**The problem**
In the commentary on federal foreclosure policy, please name the Valparaiso University law professor quoted about the leverage Fannie and Freddie hold over their servicers.

**Text block**

______________________________

Tim Geithner's explanation on the Charlie Rose show this week about why the federal government opposes a freeze on foreclosures tortures not only syntax, but common sense:
[A] national moratorium would be very damaging to exactly the kind of people we're trying to protect, because the consequence of that would be in neighborhoods that have been most affected by the foreclosure prices, where you see lots of houses on the block empty, unoccupied, what it means is those communities will be living long we are houses unoccupied, with more pressure on their house prices, people still in their houses. That would be very damaging.Except that a major reason neighborhoods around the country are filled with empty, unoccupied homes is that the federal government has refused to force banks and loan servicers to modify people's mortgages. Meanwhile, isn't the idea of temporarily ceasing foreclosures, a legal process so thoroughly discredited that every state attorney general in the country is looking into it, to help "exactly the kind of people" that most need protection -- homeowners at risk of losing their homes?
Besides, foreclosures didn't gut the housing market; reckless, unregulated lending did. Home prices will continue to fall not because the federal government either suspends or encourages foreclosures, as the Treasury Secretary falsely suggests, but because an epic real estate bubble is deflating.
Given that reality, the Obama administration must be more forceful in responding to the crisis. Because while the intervention of state legal officials is important, it is no substitute for federal leadership in attacking this problem. As Harvard University law professor Katherine Porter told Bloomberg:
This is a problem that cries out for a national regulatory response, these problems are systemic. Throwing these out one-by-one within the court system -- that's not what the court system was designed for. It's not for the mass screw-up.What should the government do? For starters, press loan servicers to present a detailed plan for ensuring that foreclosures are legal and legitimate, Porter added. What that would almost certainly reveal is that banks can't, in fact, verify that they have a sound basis for thousands and thousands of foreclosures. Says Yves Smith:
You don't make up documents if you have the real ones, and if you don't have the real ones, you are really stuck. So the idea that the banks can somehow magically find documentation they clearly DON'T have and get back to life as usual is a complete non-starter.Since that avenue is closed, Treasury can do what it should've been doing all along -- compel banks to write down the principal on mortgages, which experts agree is the strongest measure to help borrowers with negative equity in their homes. After all, the feds have the perfect lever -- Fannie Mae (FNMA) and Freddie Mac (FMCC) -- to get banks to modify loans:
"Fannie and Freddie have a huge amount of leverage over their servicers, and they haven't used it thus far," says Alan White, a law professor at Valparaiso University and expert in mortgage law. "There's an opportunity for the GSEs and Treasury to go to the servicers and particularly the big four banks and say, 'You need to do this job and do it properly. Staff up in a serious way, and start showing us some results.'"Diane Thompson, an attorney with the National Consumer Law Center, has another idea for what the feds can do to help struggling homeowners: Provide them with legal aid.

______________________________

**Supplied information**

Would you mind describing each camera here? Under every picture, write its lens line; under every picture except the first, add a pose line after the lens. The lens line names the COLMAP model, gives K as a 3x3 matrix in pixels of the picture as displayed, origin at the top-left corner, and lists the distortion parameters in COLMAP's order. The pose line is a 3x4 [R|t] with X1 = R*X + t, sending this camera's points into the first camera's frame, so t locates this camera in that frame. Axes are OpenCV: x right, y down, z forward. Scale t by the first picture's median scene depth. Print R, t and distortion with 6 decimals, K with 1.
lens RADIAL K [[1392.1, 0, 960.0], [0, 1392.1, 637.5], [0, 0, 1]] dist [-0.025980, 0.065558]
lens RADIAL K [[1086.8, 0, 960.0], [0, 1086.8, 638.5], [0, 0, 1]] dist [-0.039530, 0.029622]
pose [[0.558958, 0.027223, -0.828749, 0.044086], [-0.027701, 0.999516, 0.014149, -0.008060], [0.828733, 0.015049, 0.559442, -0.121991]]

______________________________

**Task output**
Alan White